Before the outbreak of this wave of AI started by large models, the topic that the Internet circle is most concerned about is undoubtedly what the next generation of the Internet should look like. Metaverse and Web 3 were the two major concepts pursued by the industry at that time. It's a pity that the metaverse, which is too ambitious, fell first, and now it is also the turn of Web 3, which is holding high the banner of decentralization.
A few days ago, Mozilla, which operates the Firefox browser, released an official blog saying that it will stop operating the decentralized social platform Mozilla.social on December 17, 2024. In fact, Mozilla.social is one of a series of decentralized social products born to attract users of the X platform last year when a large number of users fled under Musk's "blind command".
At that time, in order to reshape Twitter into an "X" that suits his heart, Musk first relaxed the control of negative content represented by hate speech, then limited the number of tweets that users can view, and canceled the classic "Blue Bird" logo, which eventually led to topics such as "Goodbye Twitter" that resonated with many users. Seeing Musk self-destruct the Great Wall, Instagram, TikTok, and Mozilla.social are all eyeing this large number of lost former Twitter users.
Since most of the users who left X were dissatisfied with Musk's "nonsense", Mozilla.social put on the banner of "decentralized social network" to avoid the unbridled behavior of the operator. Unfortunately, according to relevant reports, Mozilla.social currently has only 270 active users, just like Sony had to suspend the first-party masterpiece "Star Attack", because the user base is too small, Mozilla.social has also lost the value of continuing to operate.
Decentralized social networking is actually a concept that has been widely discussed as early as 2015. From the initial ICQ to the rise of Soul in the mobile Internet era, in the past 20 years, whether it is acquaintance socialization, stranger socialization, or around geography and interests, a constant core is that social products are always centralized, and the product tonality also follows the baton rotation of the operator, which is completely different from community products such as Tieba, Zhihu, Xiaohongshu, and Bilibili.
Today's social networks basically present a pyramid rather than a network structure. Among them, the Internet manufacturers as the spire control the overall situation, the tower body is occupied by KOLs and Internet celebrities as nodes, and the tower base is occupied by ordinary users. Nowadays, the average user is basically in a state of aphasia in social networks, and centralized social networks also bring a general disregard for user privacy, and create impossible tasks such as moderating the content of billions of users.

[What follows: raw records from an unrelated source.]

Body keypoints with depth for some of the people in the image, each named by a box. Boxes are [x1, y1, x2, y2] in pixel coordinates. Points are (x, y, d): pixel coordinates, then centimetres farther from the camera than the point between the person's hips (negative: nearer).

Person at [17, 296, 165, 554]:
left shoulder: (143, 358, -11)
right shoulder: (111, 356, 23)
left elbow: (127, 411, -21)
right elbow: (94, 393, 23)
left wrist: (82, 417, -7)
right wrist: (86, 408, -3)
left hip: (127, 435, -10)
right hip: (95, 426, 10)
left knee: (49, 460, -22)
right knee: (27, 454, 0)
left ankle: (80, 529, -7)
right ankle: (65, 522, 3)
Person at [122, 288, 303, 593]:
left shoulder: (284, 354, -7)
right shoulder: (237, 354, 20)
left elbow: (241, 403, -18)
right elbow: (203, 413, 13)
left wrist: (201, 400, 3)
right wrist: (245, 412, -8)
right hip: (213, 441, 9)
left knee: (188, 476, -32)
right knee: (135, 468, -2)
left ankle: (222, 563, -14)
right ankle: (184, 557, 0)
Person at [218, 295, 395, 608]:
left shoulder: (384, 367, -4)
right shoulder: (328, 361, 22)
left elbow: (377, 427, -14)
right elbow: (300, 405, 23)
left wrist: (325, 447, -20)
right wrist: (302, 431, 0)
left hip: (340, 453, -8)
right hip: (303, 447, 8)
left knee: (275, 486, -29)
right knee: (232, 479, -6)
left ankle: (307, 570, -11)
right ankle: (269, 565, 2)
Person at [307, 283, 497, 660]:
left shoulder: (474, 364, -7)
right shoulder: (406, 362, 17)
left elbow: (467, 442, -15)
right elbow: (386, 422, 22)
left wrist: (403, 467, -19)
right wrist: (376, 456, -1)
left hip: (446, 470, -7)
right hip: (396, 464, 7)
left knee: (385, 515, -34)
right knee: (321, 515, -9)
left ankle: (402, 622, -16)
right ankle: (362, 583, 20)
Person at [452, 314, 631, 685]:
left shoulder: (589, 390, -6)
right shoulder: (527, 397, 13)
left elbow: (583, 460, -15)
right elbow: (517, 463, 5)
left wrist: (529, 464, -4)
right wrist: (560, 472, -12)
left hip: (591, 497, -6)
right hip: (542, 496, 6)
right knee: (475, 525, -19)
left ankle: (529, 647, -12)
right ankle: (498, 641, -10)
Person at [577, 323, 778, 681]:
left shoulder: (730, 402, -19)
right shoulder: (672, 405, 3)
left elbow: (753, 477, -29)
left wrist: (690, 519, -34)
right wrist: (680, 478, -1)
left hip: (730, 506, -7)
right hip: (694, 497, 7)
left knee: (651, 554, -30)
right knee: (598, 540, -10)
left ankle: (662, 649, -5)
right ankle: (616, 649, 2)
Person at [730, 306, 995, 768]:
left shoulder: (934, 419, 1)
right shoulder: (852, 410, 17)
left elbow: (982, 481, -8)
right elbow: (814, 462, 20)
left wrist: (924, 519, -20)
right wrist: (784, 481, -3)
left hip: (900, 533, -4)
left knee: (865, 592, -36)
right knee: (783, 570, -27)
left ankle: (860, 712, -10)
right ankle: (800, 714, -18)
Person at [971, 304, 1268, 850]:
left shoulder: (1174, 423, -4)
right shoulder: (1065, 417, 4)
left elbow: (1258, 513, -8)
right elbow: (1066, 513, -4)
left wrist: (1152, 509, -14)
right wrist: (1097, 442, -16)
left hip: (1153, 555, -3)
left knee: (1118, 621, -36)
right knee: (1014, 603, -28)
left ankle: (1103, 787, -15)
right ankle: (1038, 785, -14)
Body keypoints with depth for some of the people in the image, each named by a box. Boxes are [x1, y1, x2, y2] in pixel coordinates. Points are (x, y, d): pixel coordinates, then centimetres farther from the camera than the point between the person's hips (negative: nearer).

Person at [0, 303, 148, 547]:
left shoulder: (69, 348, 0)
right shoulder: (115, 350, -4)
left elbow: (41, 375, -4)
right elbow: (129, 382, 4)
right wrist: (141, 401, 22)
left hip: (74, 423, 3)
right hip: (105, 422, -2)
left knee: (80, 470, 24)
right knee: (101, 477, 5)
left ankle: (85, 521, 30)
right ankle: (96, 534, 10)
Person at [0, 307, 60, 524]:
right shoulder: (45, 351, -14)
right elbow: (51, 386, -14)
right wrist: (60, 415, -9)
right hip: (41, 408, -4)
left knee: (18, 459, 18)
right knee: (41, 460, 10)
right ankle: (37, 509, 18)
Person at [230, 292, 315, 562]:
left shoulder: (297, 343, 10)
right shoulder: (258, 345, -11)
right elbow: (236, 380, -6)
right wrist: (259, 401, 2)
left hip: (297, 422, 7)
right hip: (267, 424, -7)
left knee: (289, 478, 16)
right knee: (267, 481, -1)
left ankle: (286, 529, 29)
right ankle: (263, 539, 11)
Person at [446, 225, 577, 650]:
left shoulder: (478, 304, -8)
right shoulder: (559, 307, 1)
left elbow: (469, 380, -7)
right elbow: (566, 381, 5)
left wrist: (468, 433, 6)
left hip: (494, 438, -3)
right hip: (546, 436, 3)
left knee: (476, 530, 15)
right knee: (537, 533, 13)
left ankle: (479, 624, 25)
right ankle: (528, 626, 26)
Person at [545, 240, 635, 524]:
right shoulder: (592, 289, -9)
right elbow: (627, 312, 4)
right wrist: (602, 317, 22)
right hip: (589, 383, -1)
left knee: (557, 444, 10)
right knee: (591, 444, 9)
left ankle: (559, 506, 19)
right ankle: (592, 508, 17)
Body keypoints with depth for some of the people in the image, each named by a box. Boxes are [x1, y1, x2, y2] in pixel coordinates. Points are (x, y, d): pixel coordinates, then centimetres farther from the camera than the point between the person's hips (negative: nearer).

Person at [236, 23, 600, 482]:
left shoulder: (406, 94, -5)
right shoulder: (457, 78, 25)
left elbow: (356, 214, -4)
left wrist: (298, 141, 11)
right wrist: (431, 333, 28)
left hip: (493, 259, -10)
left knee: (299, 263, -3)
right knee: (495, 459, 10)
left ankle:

Proponents of decentralized social media want to build a social product where everyone has a voice, everyone deserves attention, and everyone is at the center, allowing users to control their own content and even allow users to create quantifiable value through social interaction and knowledge sharing. So the question is, why did Mozilla.social fail in the end?
In fact, even Mastodon.social, the most successful decentralized social network, has only 250,000 monthly active users, while mainstream platforms such as X and Facebook now have hundreds of millions of monthly active users. One of the core problems of the failure of decentralized social networks is that with the current level of technology and the education level of users, decentralization is likely to be a false proposition.
At present, the vast majority of Internet products holding high the banner of decentralization actually have the same characteristics, that is, the technology is decentralized, and the actual operation and decision-making are still centralized. The most typical example is Pavel · Durov, the founder of Telegram who was arrested in France not long ago, although Telegram itself is a decentralized instant messenger, but the founder is not decentralized.
Even in the field of cryptocurrency, in addition to the rare example of Satoshi Nakamoto, the creator of Bitcoin, the founder of Ethereum, Vitalik Buterin, on the one hand, is promoting decentralized governance, but the Ethereum Foundation led by him has become the center of the Ethereum ecology by relying on the controller of the hard fork.
The reality is that the Internet giants that have grown up on the Web 2 model have used scale and branding to control the Internet world, while big data and cloud computing have led to front-end diversification and back-end centralization. Facebook, google, baidu, qq and other URLs have become one of the most powerful companies on the planet.
Another reason why decentralized social networking can't work is that users, as the basic unit, are both consumers and suppliers. Consumers themselves demand value from the platform, and the value of the demander also depends on the platform to actively explore, such as the current Internet manufacturers' conventional drainage and then secondary transformation. However, most of the current ordinary users do not have the consciousness of being a provider.
How to make everyone create value on the platform and consume it at the same time is an almost impossible task for developers of decentralized social products. With the Internet already so ubiquitous, it would be a pipe dream to expect all netizens to be universally aware of the exploitation of themselves by Internet giants and to try to change the status quo.
As a result, it is difficult for fans of decentralized social products to convince more people to participate. After all, why should you abandon the existing social chains of Facebook and WeChat and accompany you to new platforms such as Mozilla.social to "pioneer", and decentralized social products cannot directly use the existing relationship chains of centralized social products.
In the current situation that Web 3 is still in the air, decentralized social is destined to be small and beautiful, and it is good to support Mastodon.social, where is there a place for Mozilla.social?